Reworking AIDA: Legal Compliance

Today we’re looking briefly at legal obligations concerning management of your digital content.
The original AIDA had only one section on this, and it covered Copyright and IPR. These issues were important in 2009 and are still important today, especially in the context of research data management when academics need to be assured that attribution, intellectual property, and copyright are all being protected.

Legal Compliance – widening the scope

For the new toolkit, in keeping with my plan for a wider scope, I wanted to address additional legal concerns. The best solution seemed to be to add a new component to assess them.

What we’re assessing under Legal Compliance:

  1. Awareness of responsibility for legal compliance.
  2. The operation of mechanisms for controlling access to digital content, such as by licenses, redaction, closure, and release (which may be timed).
  3. Processes of review of digital content holdings, for identifying legal and compliance issues.

Legal Compliance – Awareness

The first one is probably the most important of the three. If nobody in the organisation is even aware of their own responsibilities, this can’t be good. My view would be that any effective information manager – archivist, librarian, records manager – is probably handling digital content with potential legal concerns regarding its access, and has a duty of care. But a good organisation will share these responsibilities, and embeds awareness into every role.

Legal Compliance – Mechanisms & Procedures

Secondly, we’d assess whether the organisation has any means (policies, procedures, forms) for controlling access and closure; and thirdly, whether there’s a review process that can seek out any legal concerns in certain digital collections.

Legislation regimes vary across the world, of course, and this makes it challenging to devise a model that is internationally applicable. The new version of the model name-checks specific acts in UK legislation, such as the Data Protection Act and Freedom of Information. On the other hand, other countries have their own versions of similar legislation; and copyright laws are widespread, even when they differ on detail and interpretation.

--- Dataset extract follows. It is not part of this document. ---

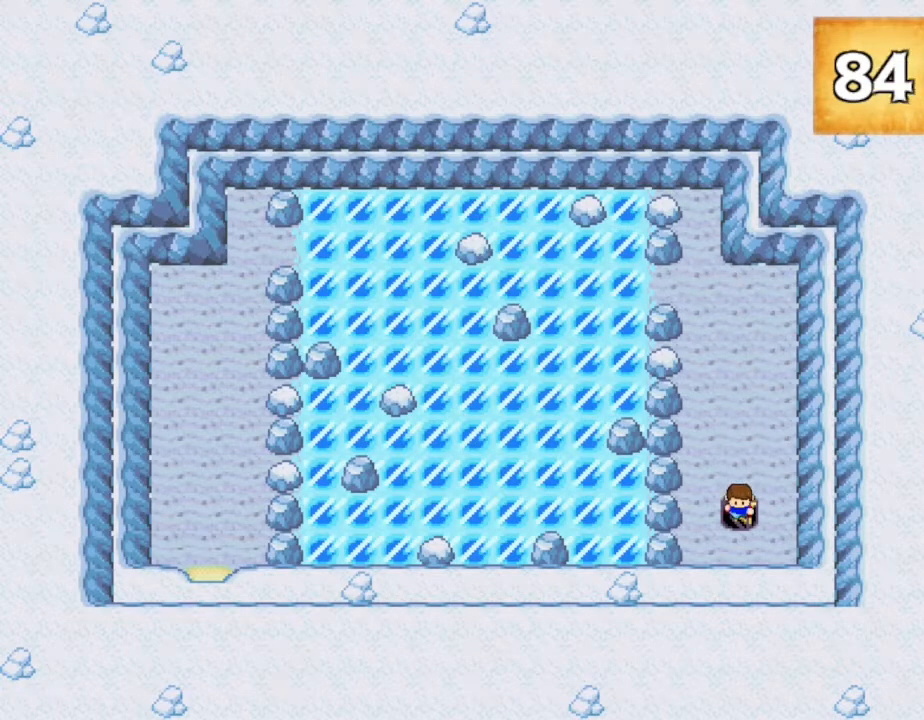
{"keys": [], "events": [[250, "down", "up"]]}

The value of the toolkit, if indeed it proves to have any, is not that we’re measuring an organisation’s specific point-by-point compliance with a certain Statute; rather, we’re assessing the high-level awareness of legal compliance, and what the organisation does to meet it.

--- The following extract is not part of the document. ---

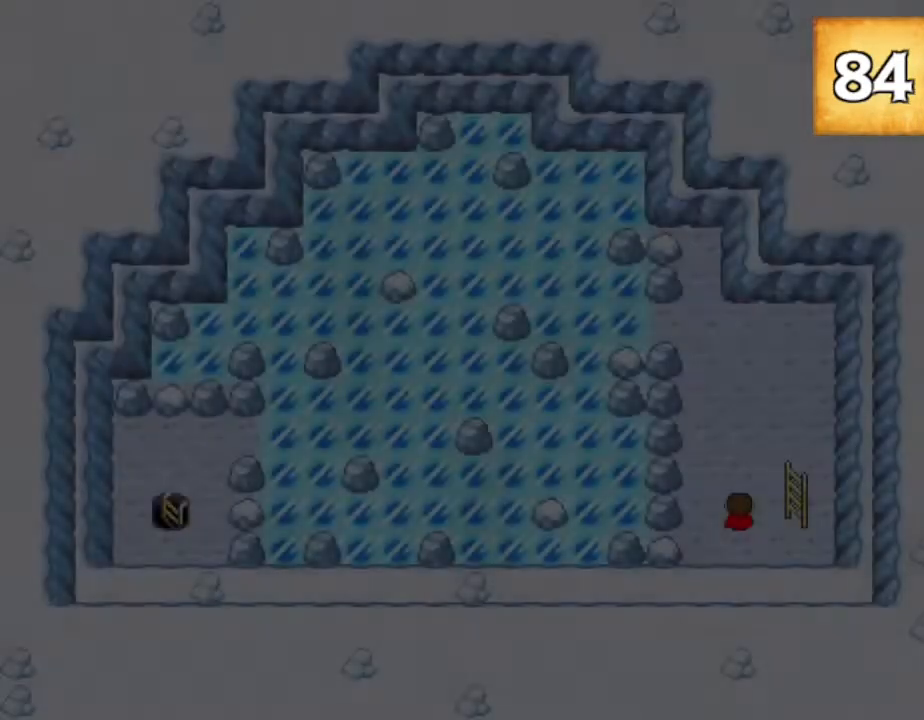
{"keys": [], "events": []}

Interestingly, the high-level application of legal protection across an organisation is something which can appear somewhat undeveloped in other assessment tools.

The ISO 16363 code of practice refers to copyright implications, intellectual property and other legal restrictions on use only in the context of compiling good Content Information and Preservation Description Information.

The expectation is that “An Archive will honor all applicable legal restrictions. These issues occur when the OAIS acts as a custodian. An OAIS should understand the intellectual property rights concepts, such as copyrights and any other applicable laws prior to accepting copyrighted materials into the OAIS. It can establish guidelines for ingestion of information and rules for dissemination and duplication of the information when necessary. It is beyond the scope of this document to provide details of national and international copyright laws.”

Personally I’ve always been disappointed by the lack of engagement implied here. To be fair though, the Code does cite many strong examples of “Access Rights” metadata, when it describes instances of what exemplary “Preservation Description Information” should look like for Digital Library Collections.

The DPCMM maturity model likewise doesn’t see fit to assess legal compliance as a separate entity, and it is not singled out as one of its 15 elements. However, the concept of “ensuring long‐term access to digital content that has legal, regulatory, business, and cultural memory value” is embedded in the model.